Betrunken in Mülleimer uriniert

von Redaktion

Rosenheim – Einen vergleichsweise ruhigen Arbeitstag hatten die Beamten der Rosenheimer Wiesnwache am ersten Wiesnsonntag. Das teilt das Polizeipräsidium Oberbayern Süd mit. Die gelöste und „gmiatliche“ Stimmung wurde nur von einigen wenigen gestört, entsprechend zeigt sich die Polizei sehr zufrieden mit dem friedlichen und fröhlichen Wiesnauftakt.

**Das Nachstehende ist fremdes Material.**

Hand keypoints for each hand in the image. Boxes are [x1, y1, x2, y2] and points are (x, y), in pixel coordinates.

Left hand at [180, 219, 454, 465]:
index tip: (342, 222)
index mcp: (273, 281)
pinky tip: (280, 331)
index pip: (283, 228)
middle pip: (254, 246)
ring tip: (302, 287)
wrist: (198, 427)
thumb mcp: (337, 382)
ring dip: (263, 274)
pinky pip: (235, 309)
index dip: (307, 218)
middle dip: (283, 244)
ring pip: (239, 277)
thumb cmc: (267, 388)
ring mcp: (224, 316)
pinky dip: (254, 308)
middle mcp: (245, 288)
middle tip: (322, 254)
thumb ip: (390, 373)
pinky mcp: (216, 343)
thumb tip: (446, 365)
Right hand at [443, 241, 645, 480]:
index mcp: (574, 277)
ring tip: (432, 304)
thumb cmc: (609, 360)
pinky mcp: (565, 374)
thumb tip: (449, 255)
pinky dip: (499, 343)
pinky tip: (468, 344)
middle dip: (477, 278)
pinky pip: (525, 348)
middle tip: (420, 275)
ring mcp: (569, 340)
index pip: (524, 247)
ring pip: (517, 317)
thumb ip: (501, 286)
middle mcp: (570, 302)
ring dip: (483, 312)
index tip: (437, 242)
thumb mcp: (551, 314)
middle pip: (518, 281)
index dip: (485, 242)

Am Sonntagnachmittag hatte ein achtjähriges Mädchen im Bereich des Glückshafens seine Eltern aus den Augen verloren und suchte sie verzweifelt. Die Beamten der Wiesnwache machten sich sofort auf die Suche und konnten nur wenige Minuten später die besorgten, dann überglücklichen Eltern ausfindig machen.

Völlig daneben benahm sich laut Polizei ein 33-jähriger Rosenheimer. Vermutlich aufgrund des deutlich zu hohen Alkoholkonsums störte der „Stänkerer“ mehrfach polizeiliche Maßnahmen und zeigte sich äußerst aggressiv gegenüber den Beamten, sodass er einen Platzverweis erhielt. Nachdem der Unbelehrbare diesem nicht Folge leistete, durfte er die Nacht in der Arrestzelle verbringen. Bei der Verbringung zur Polizeiinspektion beleidigte der Wiesnbesucher die eingesetzten Beamten massiv und wehrte sich erheblich. Dabei verletzte er einen Polizisten leicht an der Hand. Der Vorfall wurde mit der polizeilichen Bodycam aufgezeichnet.

Eine folgenschwere Verfehlung leistete sich ein 24-Jähriger aus Baden-Württemberg. Der laut Polizei mit gut zwei Promille „ausgestattete“ junge Mann verwechselte seinen persönlichen „Glückshafen“ mit dem echten und urinierte freiweg in einen vor dem Gebäude aufgestellten Mülleimer. Die Folgen für den „Wildbiesler“ waren gravierend: Es gab für den Mann ein Wiesnverbot und einen saftigen Bußgeldbescheid.